Брок сделал последний шаг и присел на лавочку рядом с Баки. Знакомое тепло опалило, родной запах окутал, но Баки не позволил себе окунуться во все это.
— Меня зовут Джеймс Бьюкенен Барнс, — заговорил Баки, глядя в пространство перед собой. Он не представлял, что хочет сказать, но говорил. — Стив звал меня Баки. Первый раз я умер в Аззано, в плену Гидры. Второй раз — когда упал с поезда в пропасть. А потом я умирал многие годы подряд, пока не умер несколько часов назад снова. Я не могу вернуться с тобой в наш дом, Брок, потому что нет Баки, которого ты знал, нет нас. Прости.
Баки поднялся и ушел в рассвет, оставляя Брока сидеть одного. Первый раз они были друг с другом действительно откровенны, и Баки понимал резоны Брока, хорошо понимал, сейчас он даже был благодарен ему за то, что тот молчал или недоговаривал, потому что он не хотел помнить всего того, что вывалилось на него. Он хотел дальше счастливо жить с Броком, верить, что это его важный, что он нашел его, и теперь все будет хорошо. Теперь, помня очень многое из своей жизни, Баки мечтал все это забыть, как мечтал вспомнить. Правильно говорили: “Бойся своих желаний”. Теперь Баки очень точно понимал, почему.
Он не знал, как снова строить свою жизнь, потому что идти к Стиву он не хотел, сам не зная, почему. Потому что никуда не испарилась обида, что не искал. Потому что вообще позволил всему этому случиться. Хотя Баки сам пошел за ним, сам захотел всего этого, и получил — через край, так, что не унести.
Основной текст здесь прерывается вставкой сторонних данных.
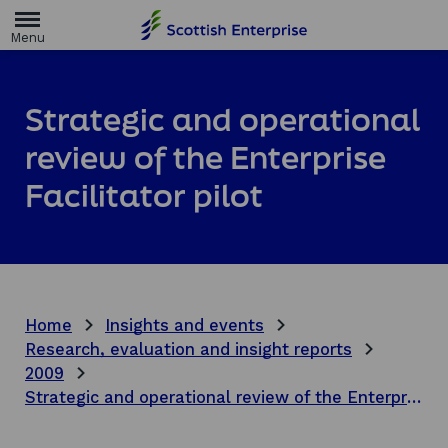
H
o
m
e
p
a
Strategic and operational
g
e
review of the Enterprise
Facilitator pilot
Home
Insights and events
Research, evaluation and insight reports
2009
Strategic and operational review of the Enterprise Facilitator pilot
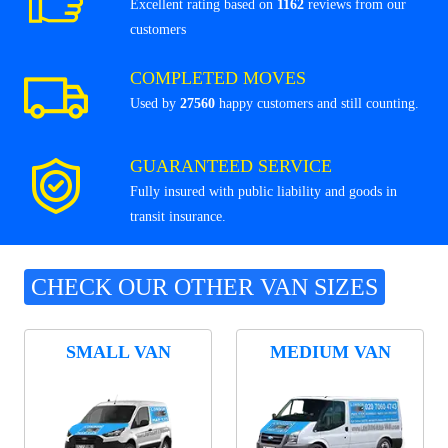
Excellent rating based on
1162
reviews from our
customers
COMPLETED MOVES
Used by
27560
happy customers and still counting.
GUARANTEED SERVICE
Fully insured with public liability and goods in
transit insurance.
CHECK OUR OTHER VAN SIZES
SMALL VAN
MEDIUM VAN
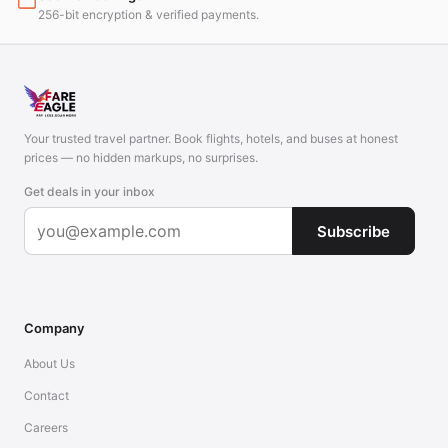
256-bit encryption & verified payments.
Your trusted travel partner. Book flights, hotels, and buses at honest
prices — no hidden markups, no surprises.
Get deals in your inbox
Subscribe
Company
About Us
Contact
Careers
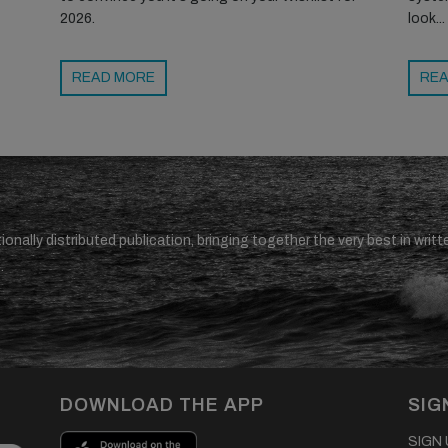
2026.
look...
READ MORE
REA
ionally distributed publication, bringing together the very best in writt
.
DOWNLOAD THE APP
SIG
SIGN U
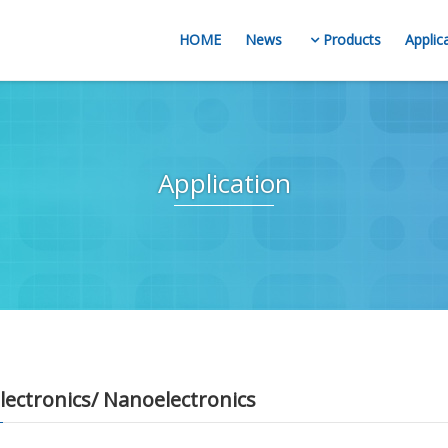
HOME
News
Products
Applic
Application
ectronics/ Nanoelectronics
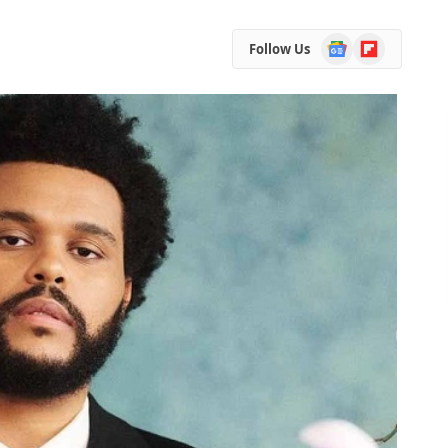
Google
Flipboard
Follow Us
News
Баки хотел уйти от Брока, боясь, что все то, что было между ними — ложь. Что, раз нет Белоснежки, то нет и отношений, нет чувств.
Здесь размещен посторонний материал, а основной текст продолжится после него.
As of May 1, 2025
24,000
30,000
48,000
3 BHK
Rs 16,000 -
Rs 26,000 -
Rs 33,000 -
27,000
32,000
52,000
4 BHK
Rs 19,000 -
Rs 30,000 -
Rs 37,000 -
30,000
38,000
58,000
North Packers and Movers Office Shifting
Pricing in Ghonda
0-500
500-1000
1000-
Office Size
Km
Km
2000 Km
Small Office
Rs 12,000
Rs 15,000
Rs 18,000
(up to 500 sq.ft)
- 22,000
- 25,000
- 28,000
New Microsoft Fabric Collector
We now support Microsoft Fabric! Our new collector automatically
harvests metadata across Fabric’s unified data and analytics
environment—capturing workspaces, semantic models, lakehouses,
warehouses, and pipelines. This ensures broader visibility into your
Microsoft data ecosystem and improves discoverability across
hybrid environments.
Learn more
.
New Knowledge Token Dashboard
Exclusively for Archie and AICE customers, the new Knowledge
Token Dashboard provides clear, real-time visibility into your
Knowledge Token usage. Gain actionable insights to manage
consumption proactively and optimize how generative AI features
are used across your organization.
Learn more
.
Через сутки отсутствия Баки Брок пробовал звонить, но Баки просто отключил телефон. Он снова заработал в Клетке и поселился в мотеле, пытаясь понять, что ему делать дальше, как жить. Но ноги несли его рано утром к залу, в котором они с Броком работали. Он видел, как Брок шел по улице, входил, и не выпускал из рук телефон, названивая и названивая кому-то. Ему.
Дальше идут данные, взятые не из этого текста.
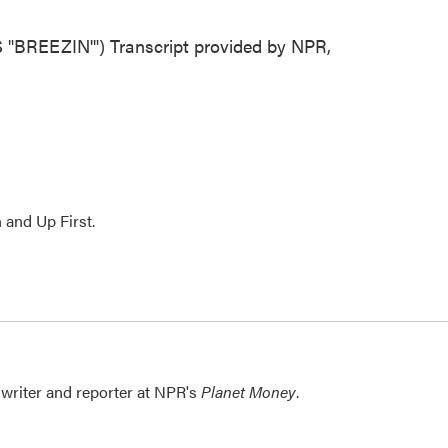
EEZIN'") Transcript provided by NPR,
 and Up First.
writer and reporter at NPR's
Planet Money
.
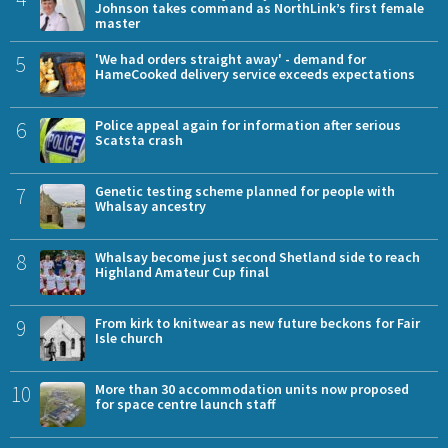
Johnson takes command as NorthLink’s first female
master
5
'We had orders straight away' - demand for
HameCooked delivery service exceeds expectations
6
Police appeal again for information after serious
Scatsta crash
7
Genetic testing scheme planned for people with
Whalsay ancestry
8
Whalsay become just second Shetland side to reach
Highland Amateur Cup final
9
From kirk to knitwear as new future beckons for Fair
Isle church
10
More than 30 accommodation units now proposed
for space centre launch staff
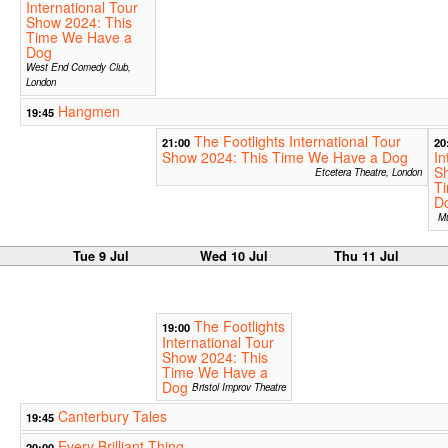
International Tour
Show 2024: This
Time We Have a
Dog
West End Comedy Club,
London
Hangmen
19:45
The Footlights International Tour
21:00
20
Show 2024: This Time We Have a Dog
In
S
Etcetera Theatre, London
T
D
Mu
Tue 9 Jul
Wed 10 Jul
Thu 11 Jul
The Footlights
19:00
International Tour
Show 2024: This
Time We Have a
Dog
Bristol Improv Theatre
Canterbury Tales
19:45
Every Brilliant Thing
20:00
Баки заглядывал в окна зала и видел, как Брок пропускал простые удары, как подолгу сидел, глядя в телефон, оставаясь допоздна, хотя смысла в этом совершенно не было, а потом шел гулять их обычным с Баки маршрутом.
И сердце болезненно сжималось от всего этого, от того, как Брок осунулся. И так хотелось подойти, обнять, прижать к себе, вдохнуть давным давно ставший родным запах и не отпускать.
С каждым днем все сильнее хотелось вернуться в их квартиру, все сильнее не хватало совместных ужинов, вечерних прогулок или просмотров кино. Баки только сейчас понял, что Брок действительно не любит мультики, но смотрит их ради него. А он ради Брока смотрит дурацкие комедии, которые терпеть не может.